Damit Sie diese Sprichwörter bestmöglich verstehen können, finden Sie rechts neben dem Text in Mundart die hochdeutsche Übertragung.
Sprüchwörter
1. Wo e Spröngken es, do mot men et Möngken dran haulen. | 1. Wo ein Brünnlein ist, da muss man das Mündchen dranhalten. |
2. Wer sin Lif verwahrt, der verwahrt gein dauf Nöte. | 2. Wer seinen Leib verwahrt, der verwahrt keine tauben Nüsse. |
3. Wann de Süll em Sacke es, dann bohrt se sech auch druten. | 3. Wenn die Ahle im Sack ist, dann bohrt sie auch heraus. |
4. Aul Möschen fängt men nit met Kaaf. | 4. Alte Spatzen fängt man nicht mit Haferspreu. |
5. Wammen den Honk schmiten well, da mag des Klöppels leite. | 5. Wenn man den Hund schmeißen will, dann gelingt das mit dem Knüppel leicht. |
6. Der Sack es des Bengels nit werth. | 6. Der Sack ist des Bändels nicht wert. |
7. En bloh Scheen schwart stuten. | 7. Ein blaues Schienbein schwarz stoßen. |
8. Der Deufel kackt emmer op den grötzten Haup. | 8. Der Teufel scheißt immer auf den größten Haufen. |
9. Freies on Heudruges, des geschüht völl ömmesös. | 9. Freien und Heutrocknen, das geschieht oft umsonst. |
10. En aul Hippe lößt auch noch e grön Blätschen. | 10. Eine alte Ziege mag auch noch ein grünes Blättchen. |
11. De Ehster lött vam Höppen nit. | 10. Die Elster lässt das Herumspringen nicht. |
12. En Frau es e got Tüdderhault. | 12. Eine Frau ist ein guter Anbindepfahl. |
„Tüdderhault“ ist dasjenige Holz, womit Kühe auf der Weide festgemacht werden, daß [sic!] sie sich nur in einem kurzen Bezirk bewegen können.“ |
aus: „Germaniens Völkerstimmen, Sammlung der deutschen Mundarten in Dichtungen, Sagen, Märchen, Volksliedern“ von Johannes Matthias Firmenich-Richartz, Erster Band, erschienen 1854 in der Schlesinger’schen Buch- und Musikhandlung zu Berlin, Seite 442
Originaltext in Solinger Mundart, übertragen ins Hochdeutsche von Marc Real
Kommentar zu obigen Sprüchen:
3. Wann de Süll em Sacke es, dann bohrt se sech auch druten* 3. Wenn die Ahle im Sack ist, dann bohrt sie auch draußen.
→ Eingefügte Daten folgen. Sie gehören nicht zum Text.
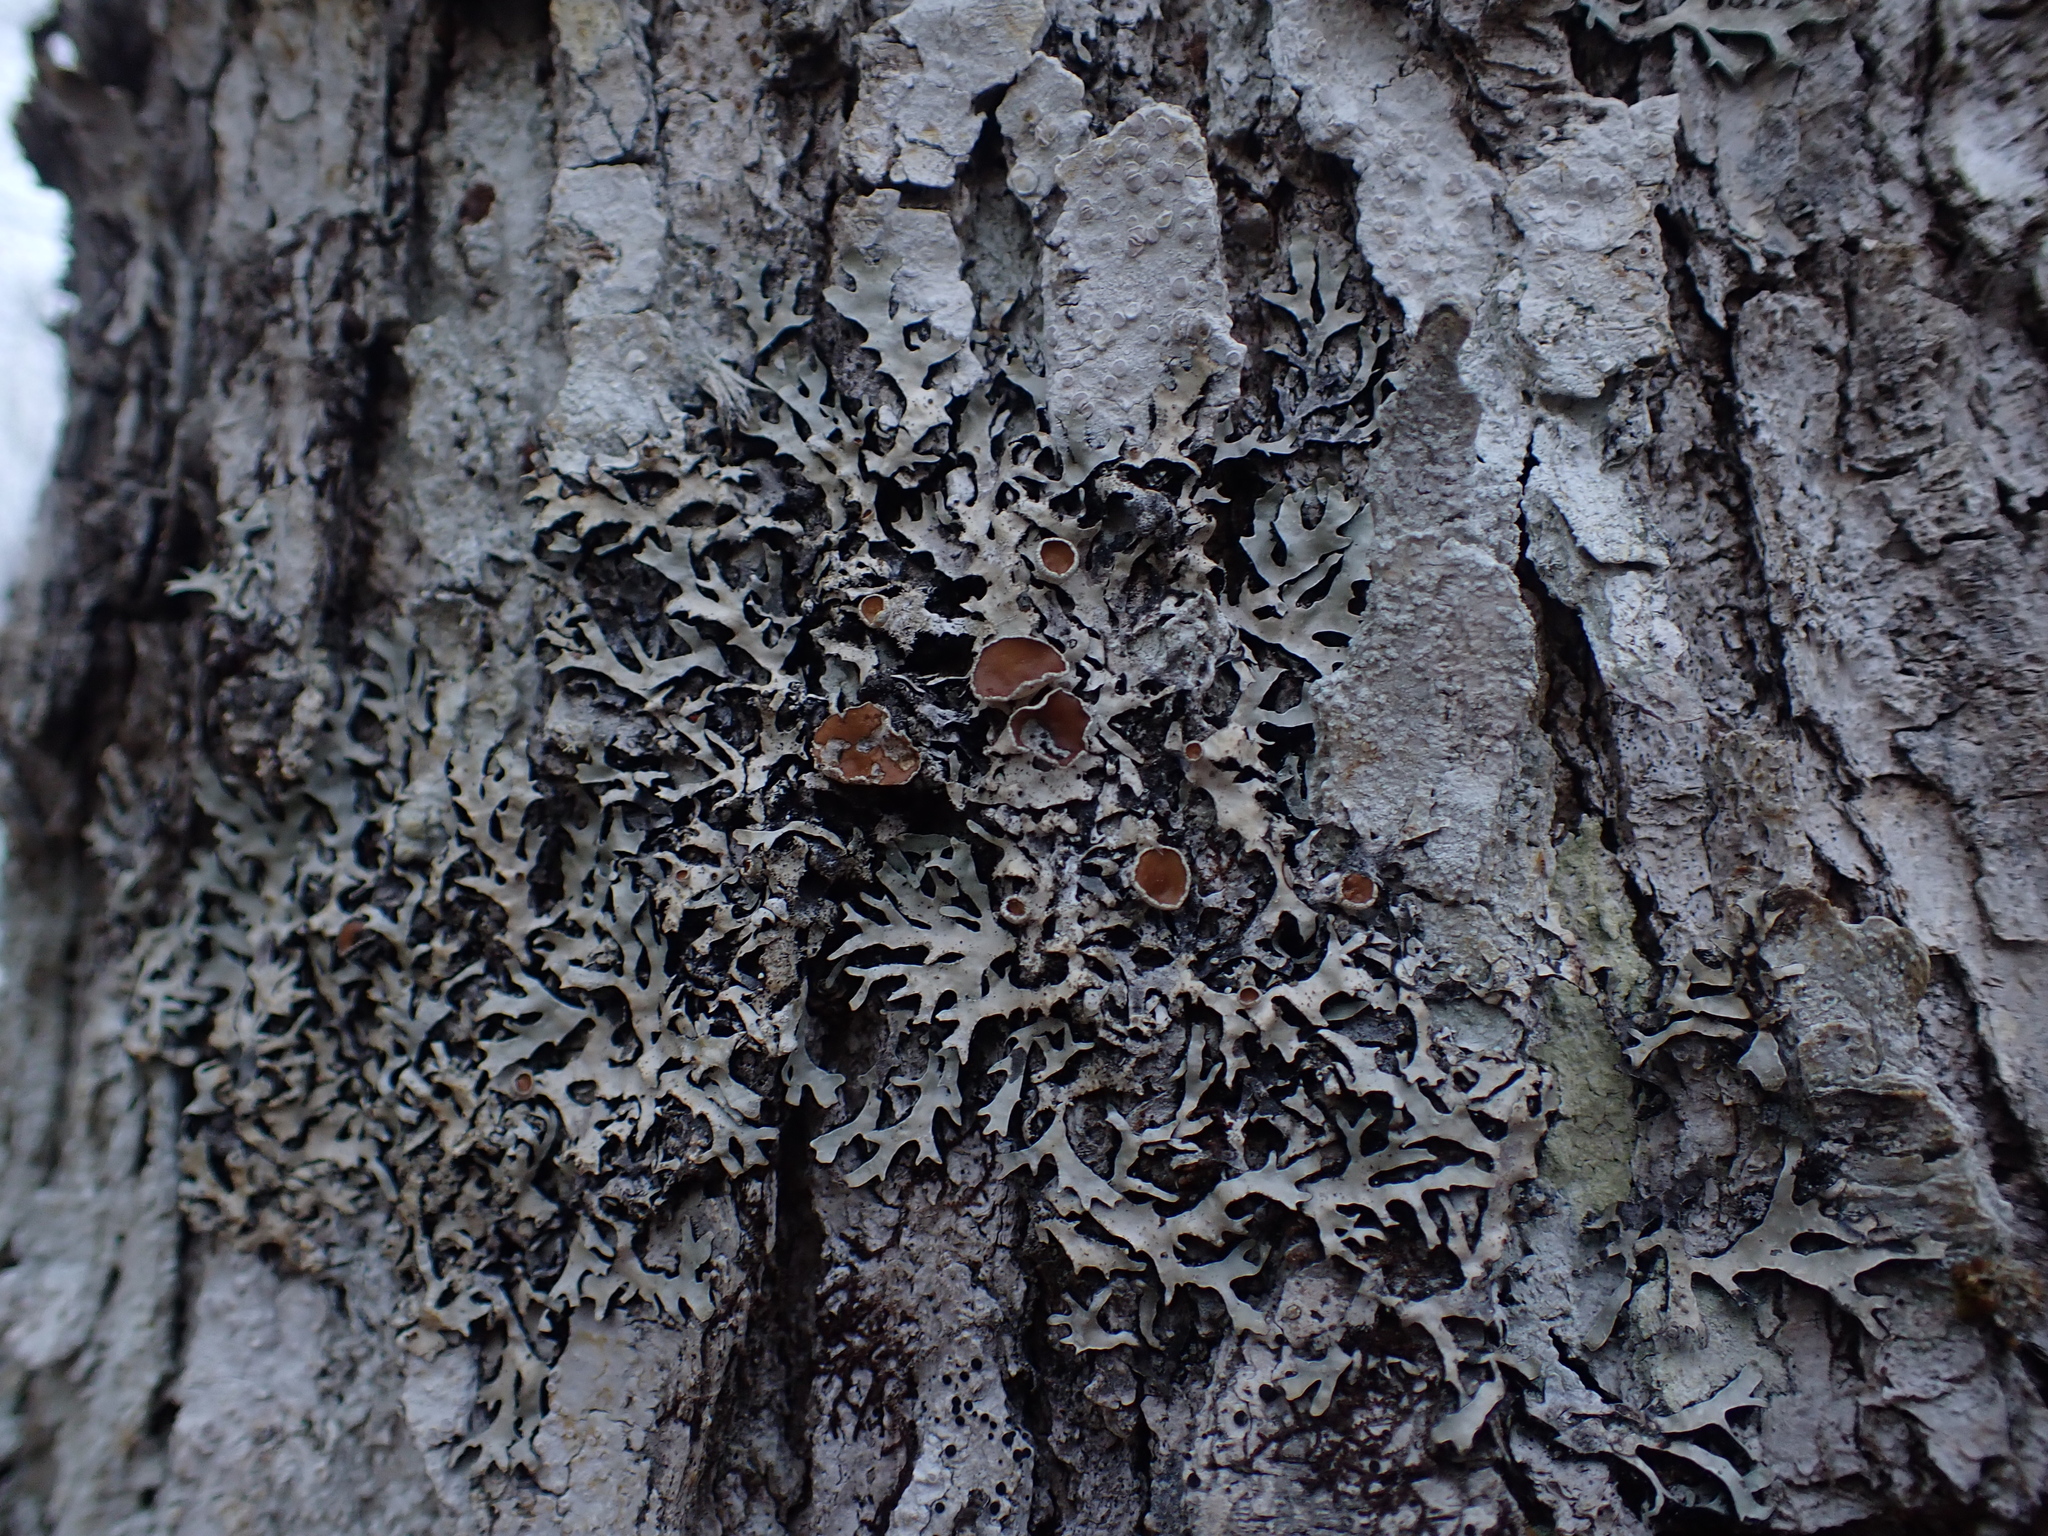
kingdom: Fungi
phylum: Ascomycota
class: Lecanoromycetes
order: Lecanorales
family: Parmeliaceae
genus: Parmelia
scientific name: Parmelia squarrosa
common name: Bottle brush shield lichen
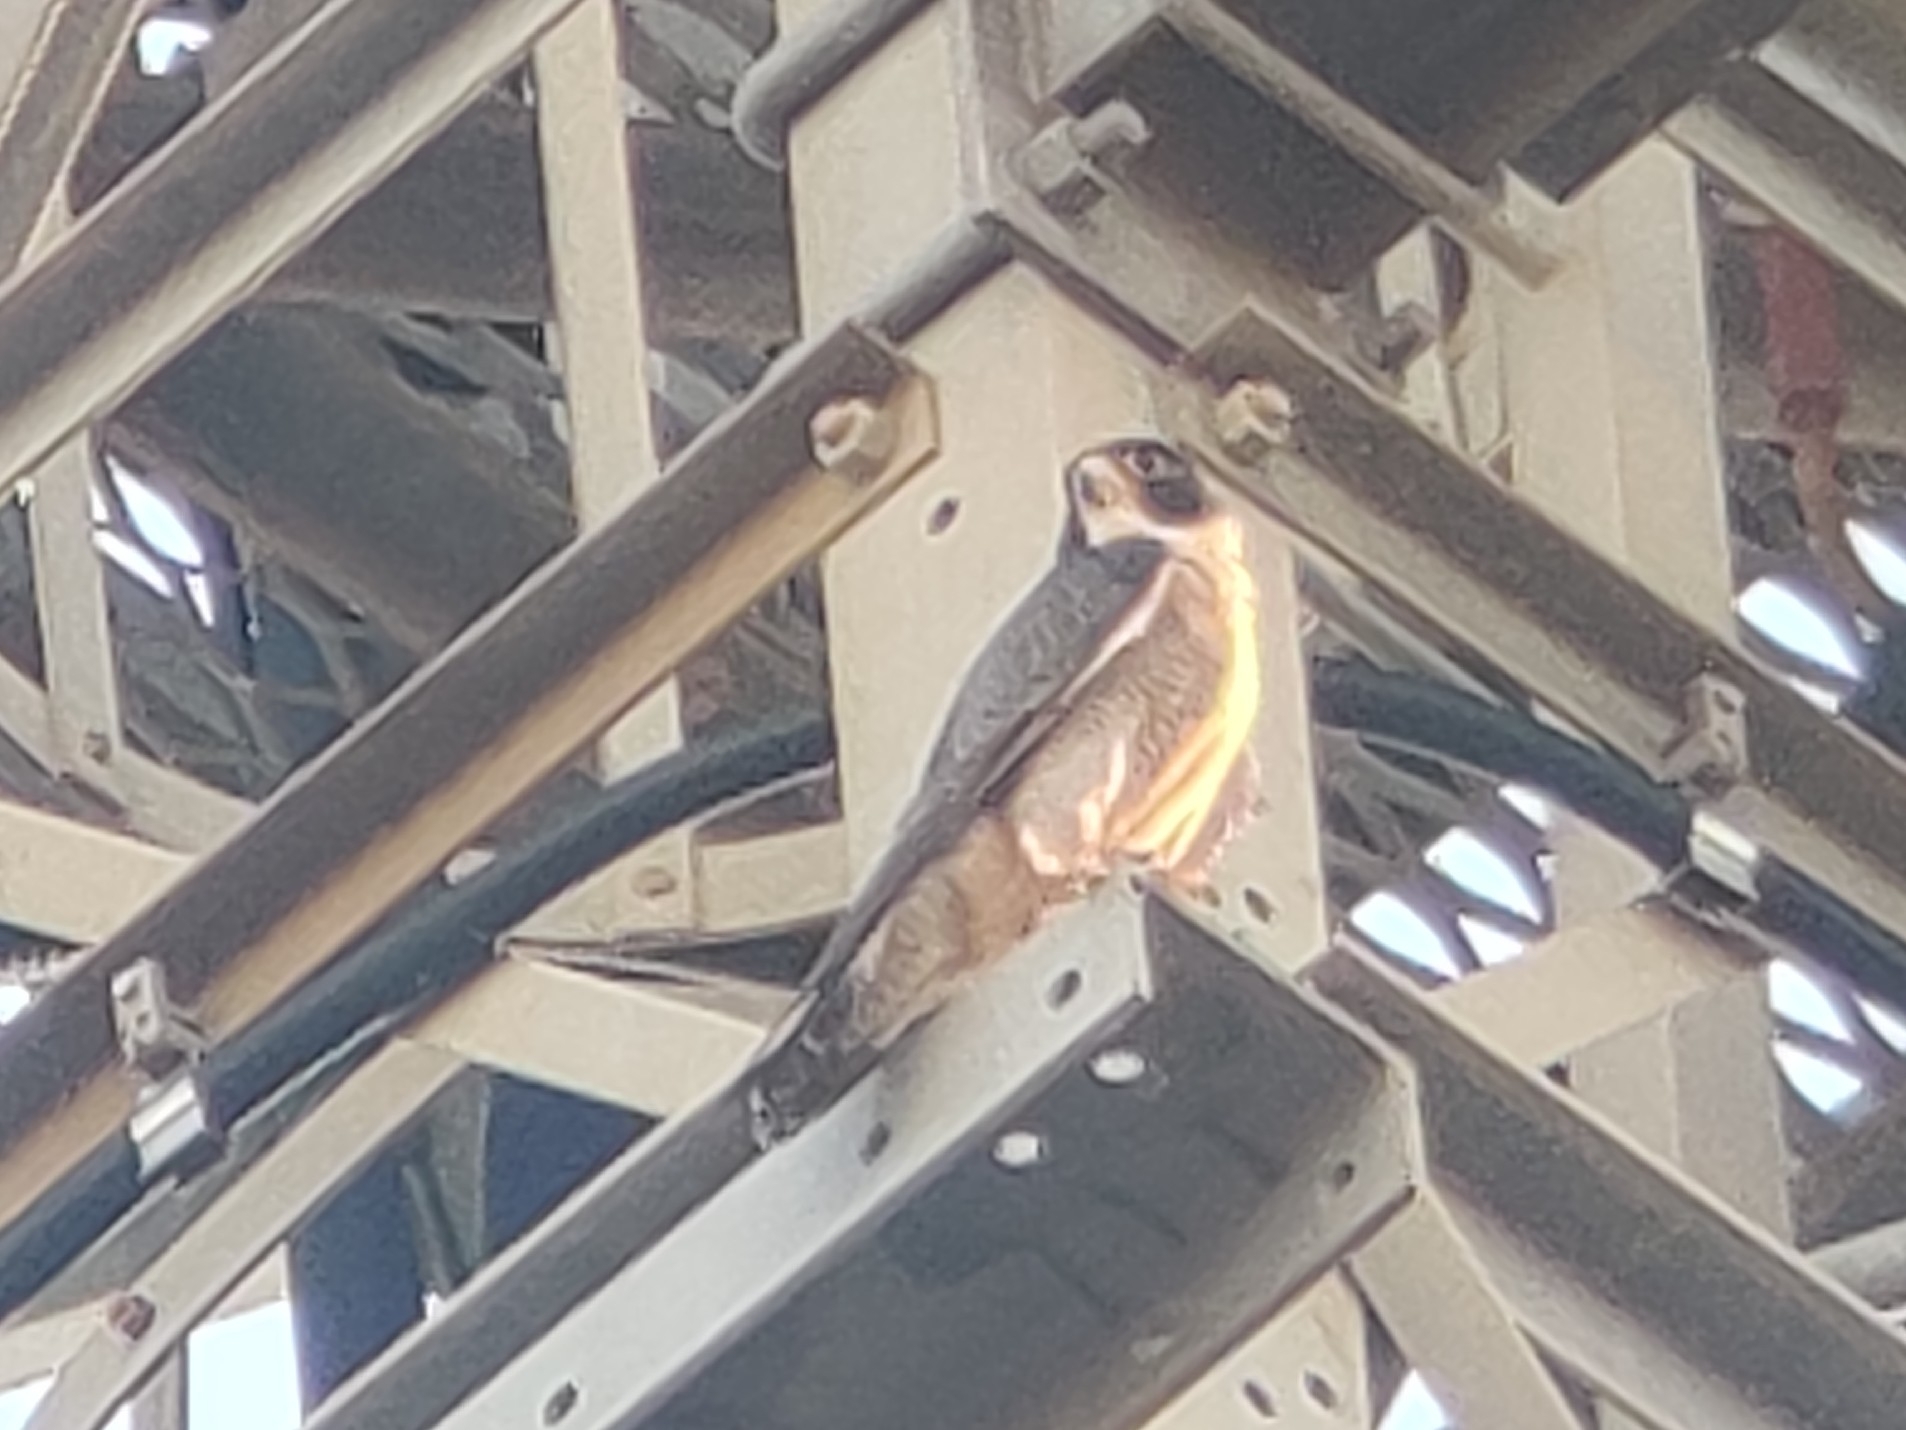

Verzeihung, der Spruch besagt:
《Ist die Ahle (erst) im Sacke, bohrt sie sich auch raus.》
(Die Ahle im Sacke des wandernden Handwerksgesellen macht ihm ein Loch hinein, weil sie scharf und kantig/spitz ist. Im Gehen schubbelt sie hin und her, rutscht zunehmend tiefer, um letztlich durch ein selbstgepricktes Loch herauszuschauen. Deshalb gehört die Ahle von außen in eine angenähte Schlaufe gesteckt.)
EINVERSTANDEN?
MFG
H. Ohlendorf
zu Cronenberg
Sehr geehrte/r H. Ohlendorf,
herzlichen Dank für Ihre ausführliche Erklärung. Dann verstehe ich endlich das „druten“ – im Sinne von „heraus“ („do herut(-en)“ -> „druten“).
Aus meinem heimatlichen Dialekt war mir der Ausdruck „druten“ gar nicht geläufig, da hieße es „…dann bohrt se sech ouk erut.“ In diesem Sinne: Vielen Dank für die Aufklärung!